*Instructions for the task:*
From the line containing "This section: normal" down to the final line of the entries below, quote every line verbatim. Exclude pictures.

*Saved entries:*

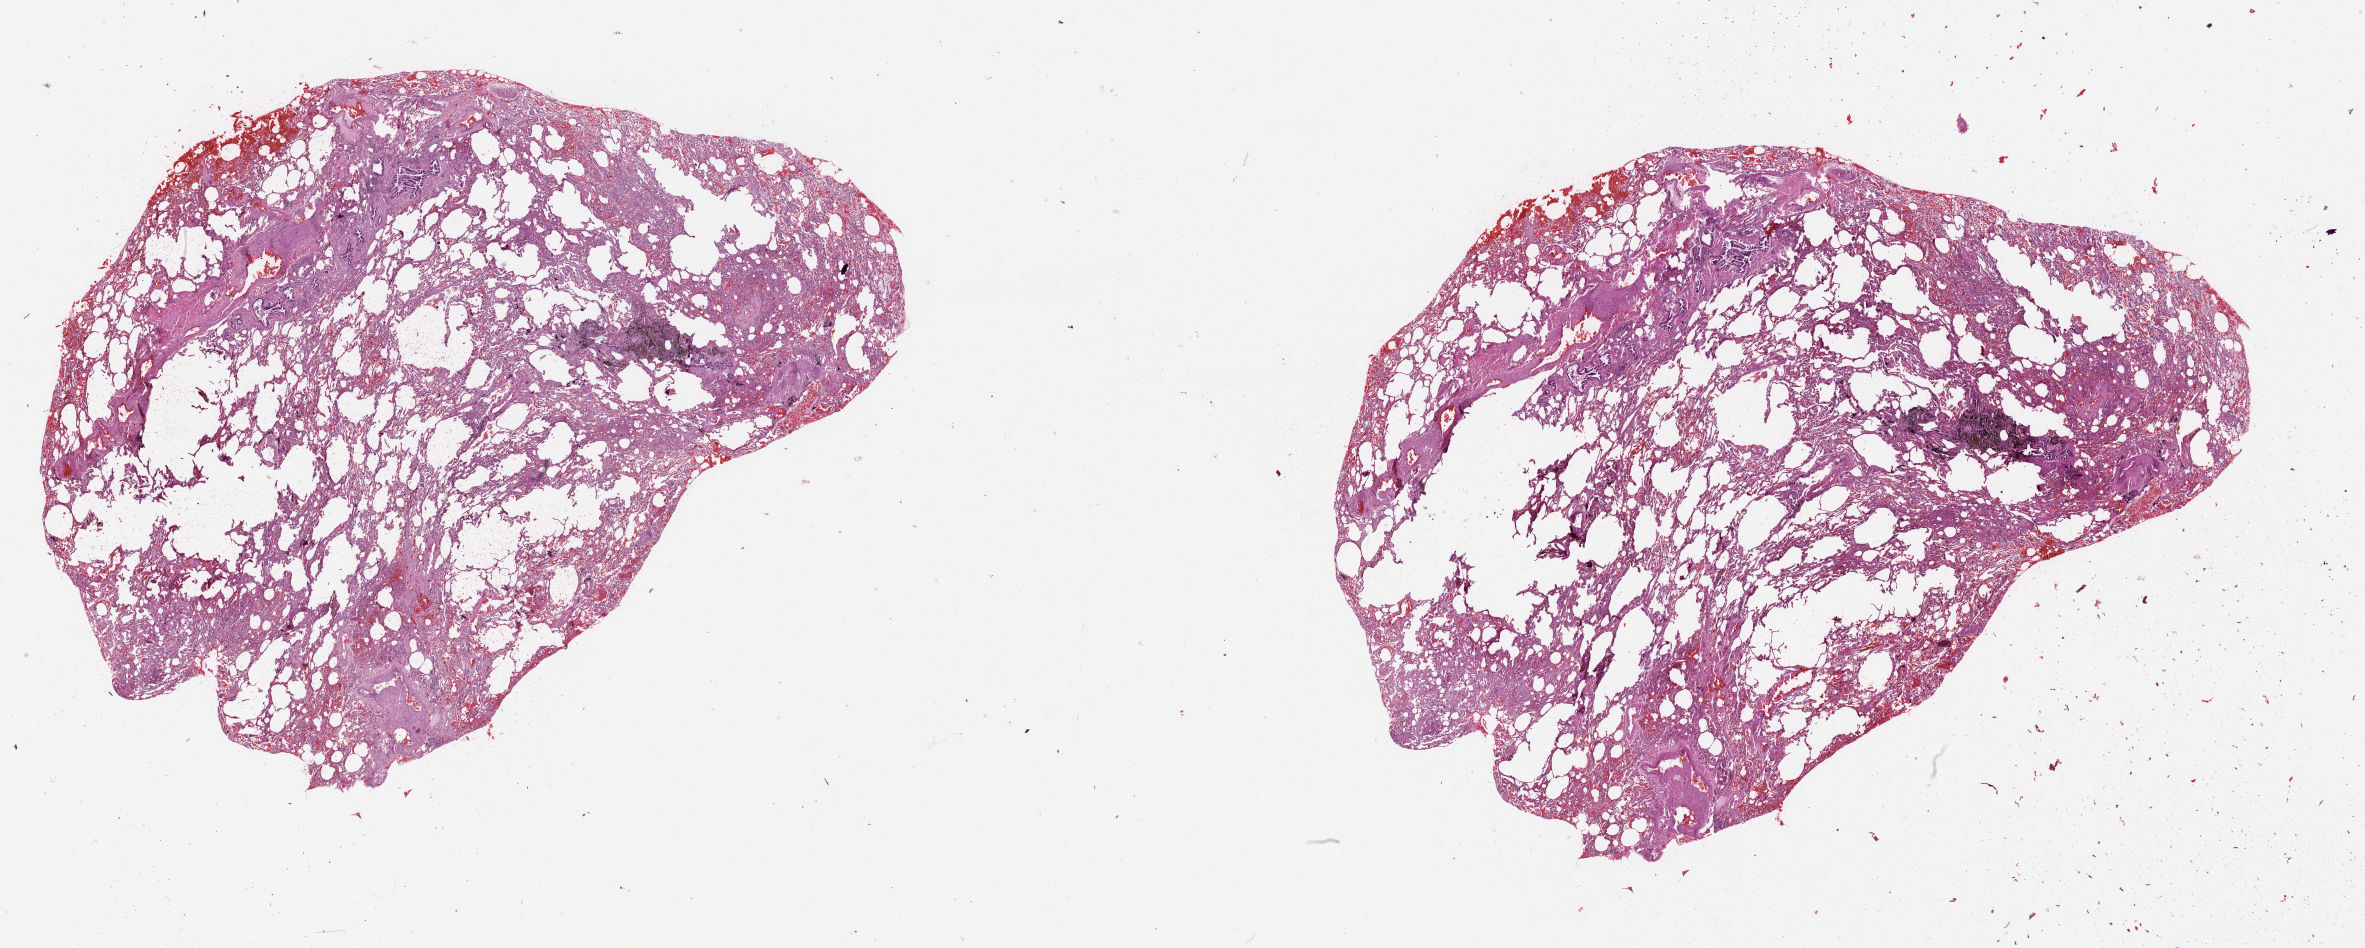
Whole-slide histology image, Hematoxylin and eosin (H&E) stained — shown as a low-resolution overview of the whole scanned area (about 38.1 x 15.3 mm, acquisition: 20x scan); lung, normal (non-tumour) tissue. Patient: male, age 58 years.
This section: normal (non-tumour) tissue from the same patient. Patient diagnosis (cohort enrolment): squamous cell carcinoma (lung).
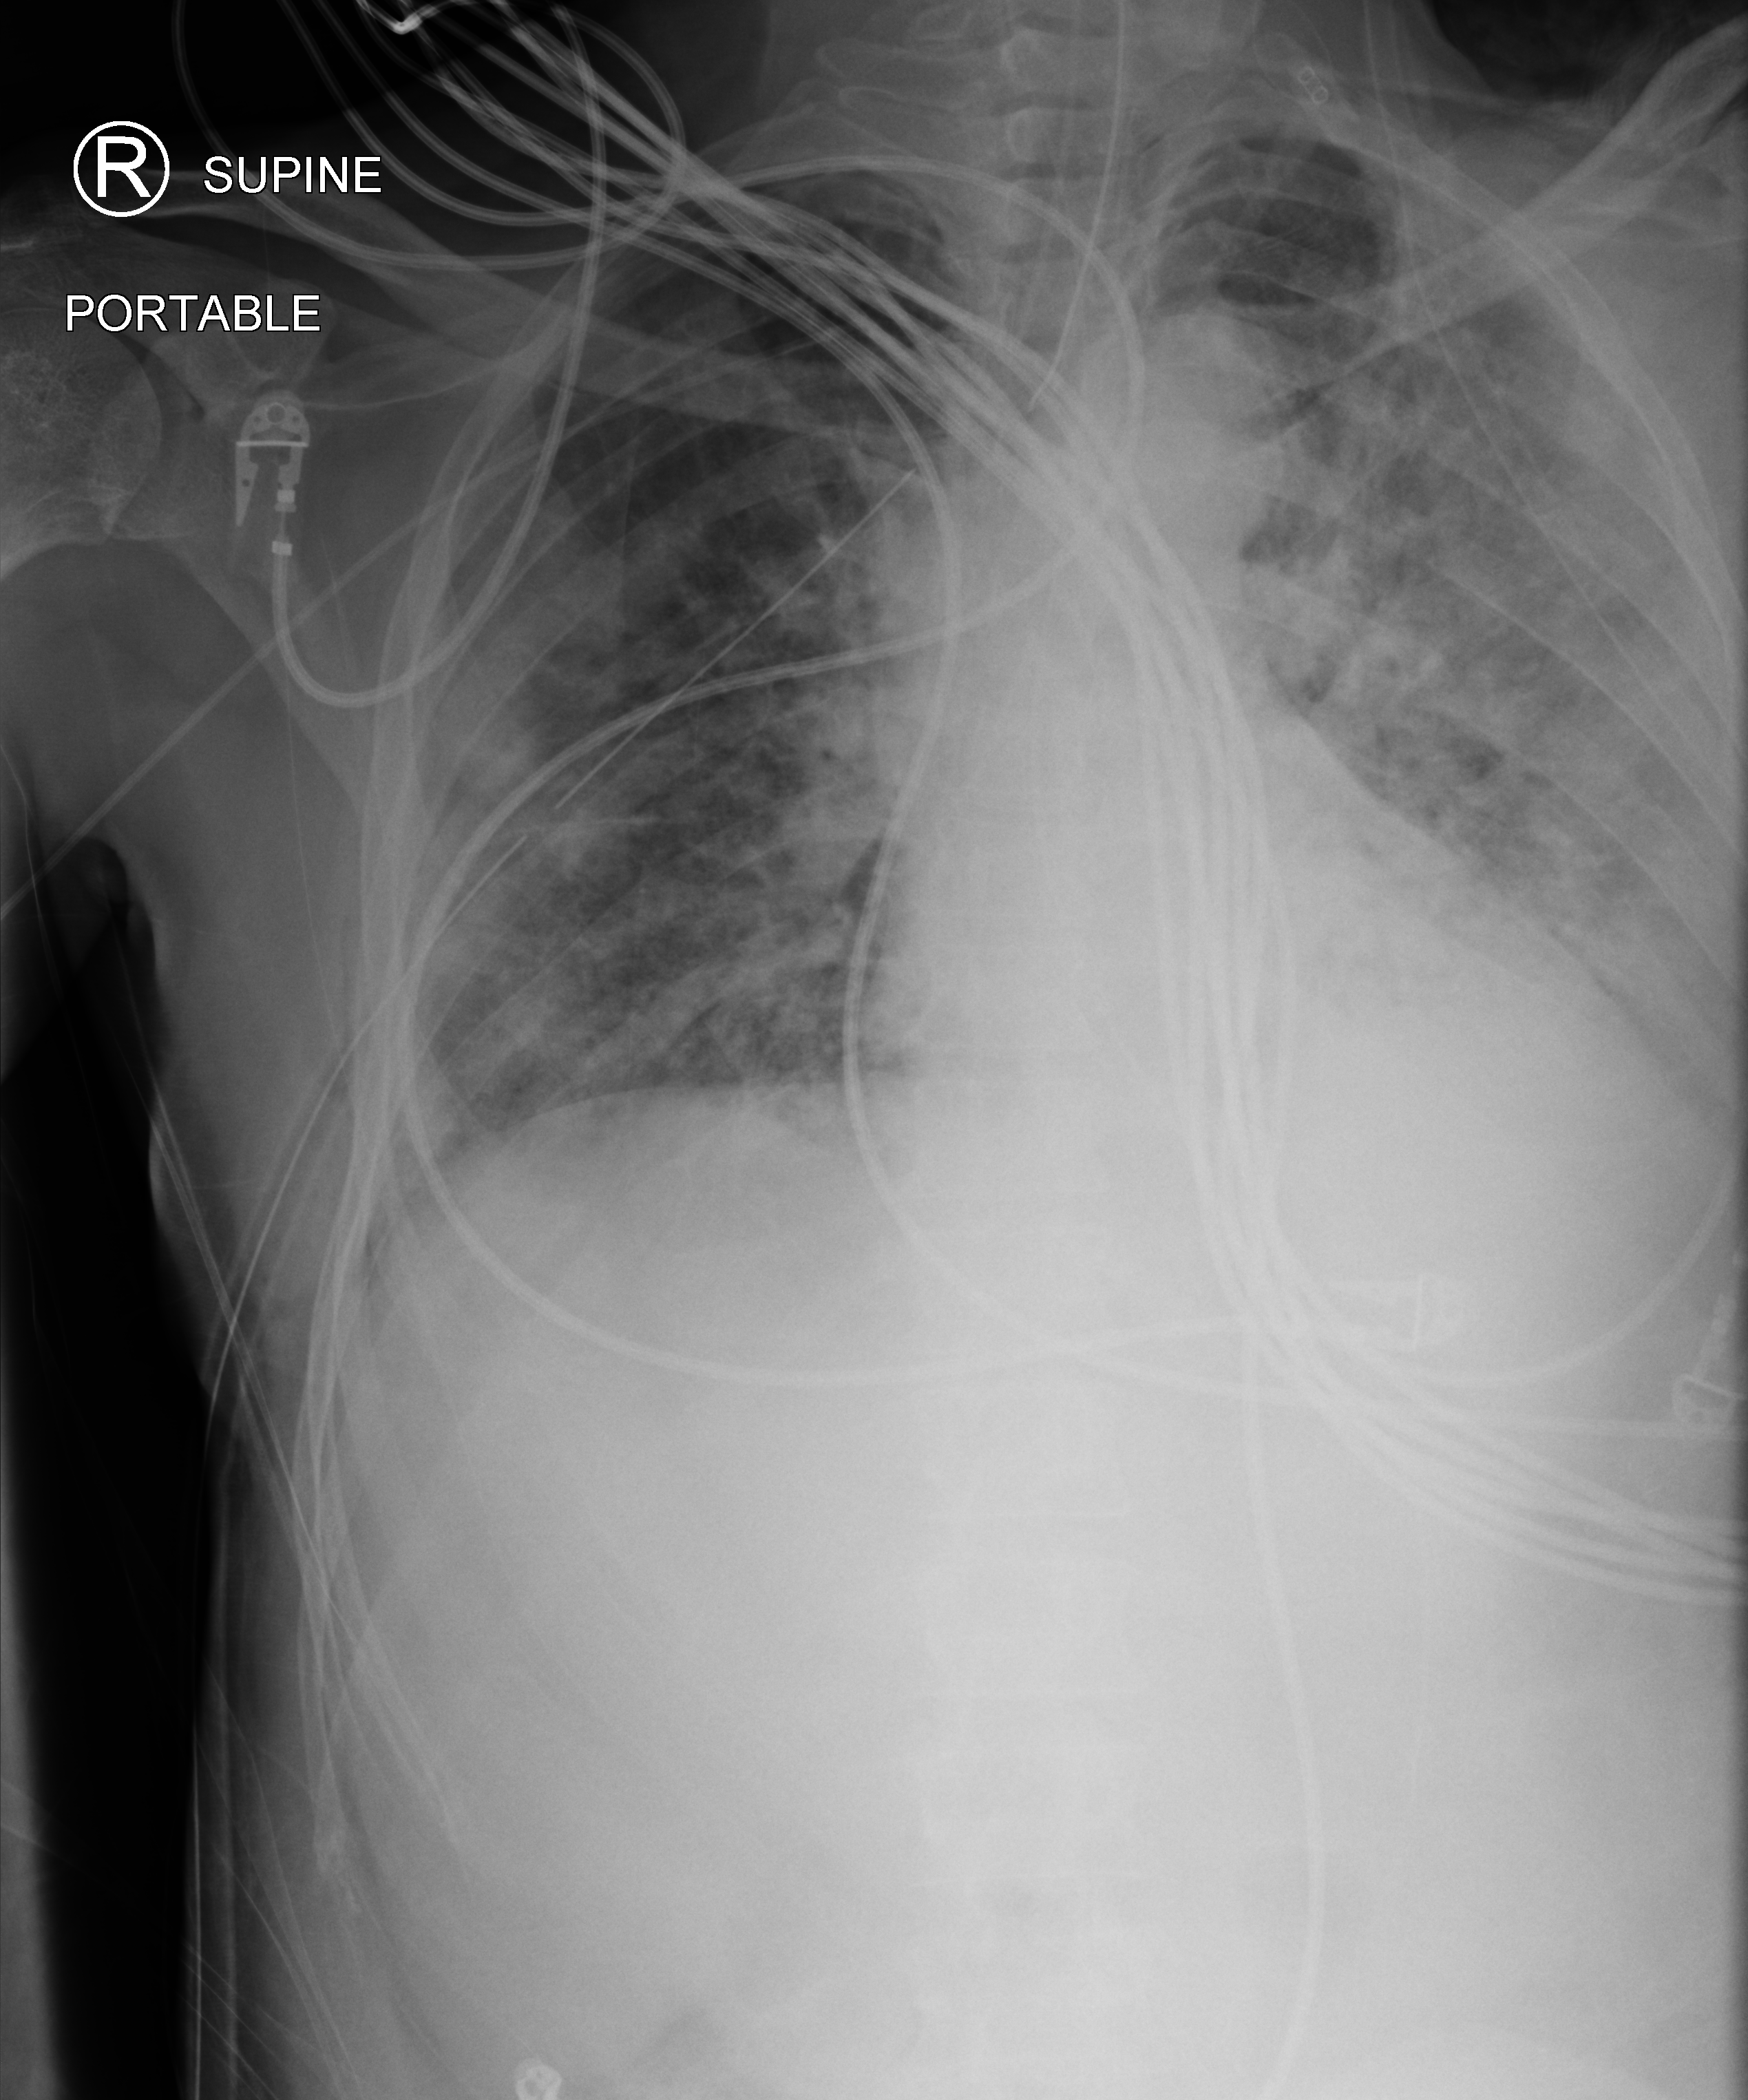
Bedside chest radiograph (computed radiography), anteroposterior (AP) projection. Patient hospitalised with COVID-19; male, aged 18–59 years.
Hospital-stay facts (about this admission, not read from this image; timing relative to this image not recorded):
- admitted to intensive care during this hospital stay: yes
- length of hospital stay: 41 days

*Written solution:*
This section: normal (non-tumour) tissue from the same patient. Patient diagnosis (cohort enrolment): squamous cell carcinoma (lung).
Bedside chest radiograph (computed radiography), anteroposterior (AP) projection. Patient hospitalised with COVID-19; male, aged 18–59 years.
Hospital-stay facts (about this admission, not read from this image; timing relative to this image not recorded):
- admitted to intensive care during this hospital stay: yes
- length of hospital stay: 41 days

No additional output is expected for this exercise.